[PAGE EXTRACT]:
■ ■ ■ ■

On the face of it, we lag behind. Ireland’s export to GDP ratio is 89 percent, the Netherlands 61 percent and Norway 47. By comparison, ours is 32. But there are exceptions. In Australia, by way of example, exports are only 20 percent of GDP, but it has a higher per capita income and a better growth performance than us over the last ten years at least.

It is also important to keep the focus on the key relevance of exporting. It is directly relevant in that it pays the wages and generates the other incomes of those engaged in export industries. It is indirectly relevant in earning the foreign currency that pays for the goods and services we import. Without exports, or more particularly without sufficient exports, we cover the cost of imports either by borrowing from abroad, or by selling assets to foreigners. There is nothing inherently wrong with either.

The problem is that we cannot cover too large a gap between earning and spending foreign currency for too long. If we do, more and more of what is produced in New Zealand accrues to foreigners who own the resources. Ultimately, of course, it is only production that accrues to New Zealand nationals that influences the living standards of New Zealanders.

If we look at exports in this light, it is clear that it is the value added component of exports that matters, not the total value of exports. We need to get more work done on this, but intuitively I feel that a significant component of the exports of, say Ireland, consists of re-exported import components.

Almost any export will have an imported component: machinery, fuel, and the like. In New Zealand, our export base consists largely of home grown and home processed content. Of every five dollars of export income, four represent value added domestically and one import content that is re-exported.

It is therefore more correct to say that exports contribute around 25 percent of our annual gross domestic production rather than to express exports as a percentage of GDP. This is not just statistical nit-picking.

We do not simply want to grow exports. Importing large quantities of components, applying a few finishing touches, and re-exporting with minimal value added generates little by way of income or net foreign exchange earnings.

The emphasis has to go on adding value. We add value by applying science and skill to our natural endowment. That is why the innovation strategy puts an emphasis on research, on technology, and on skills development. It recognises that exporters do face extra difficulties in converting a good ideas into foreign sales, and so there is a recognition of the role of venture capital, of the importance of export market information, and of the need to put foreign investors in touch with local innovators seeking strategic partners.

The innovation strategy does not try and start again from scratch. New Zealand does a lot of things well. We need to strengthen our economic foundations, not disparage or overlook them. There is no quick fix.

But we can improve performance across the board and look to where the next set of opportunities are likely to be found. Adding value means tapping the creative ideas of a creative people. It means extending the product range and the market penetration that can be developed from our biological endowment. It means applying new information technologies to improve efficiency and leverage advantages across a number of industries.

This is why in addition to what I would call the vertical strategies of science, technology and skill – initiatives that add value up the value chain – the innovation strategy identifies horizontal strategies that target new sectors: creative industries, information technology and biological sciences. These sectors create opportunities in a number of industries: they are the opposite of the all eggs in one basket Think Big project.

This is a far more effective and sustainable solution than the simplistic alternative that Opposition parties seem to trot out – cut the company tax rate. There is no point in having a low tax rate if you haven’t got any profits to pay tax on. It is far better to craft a constructive input from the government in order to grow the cake and generate the profits.

The future lies in adding value. We have been down the cost cutting road and it leads nowhere. The world today is about quality, relevance and reliability – the spoils no longer go to the cheapest.

■ ■ ■ ■

[TASK INSTRUCTIONS]:
a. In the passage on New Zealand exports, how many of every five dollars of export income represent value added domestically?
b. Retype the part of the passage on New Zealand exports that opens with the words containing "This is a far" and closes with "to the cheapest.".

[EXERCISE DATA]:
■ ■ ■ ■

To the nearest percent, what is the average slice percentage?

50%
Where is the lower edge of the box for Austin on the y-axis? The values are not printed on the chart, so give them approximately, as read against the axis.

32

■ ■ ■ ■

[YOUR WRITTEN ANSWERS]:
a. Four

b.
This is a far more effective and sustainable solution than the simplistic alternative that Opposition parties seem to trot out – cut the company tax rate. There is no point in having a low tax rate if you haven’t got any profits to pay tax on. It is far better to craft a constructive input from the government in order to grow the cake and generate the profits.

The future lies in adding value. We have been down the cost cutting road and it leads nowhere. The world today is about quality, relevance and reliability – the spoils no longer go to the cheapest.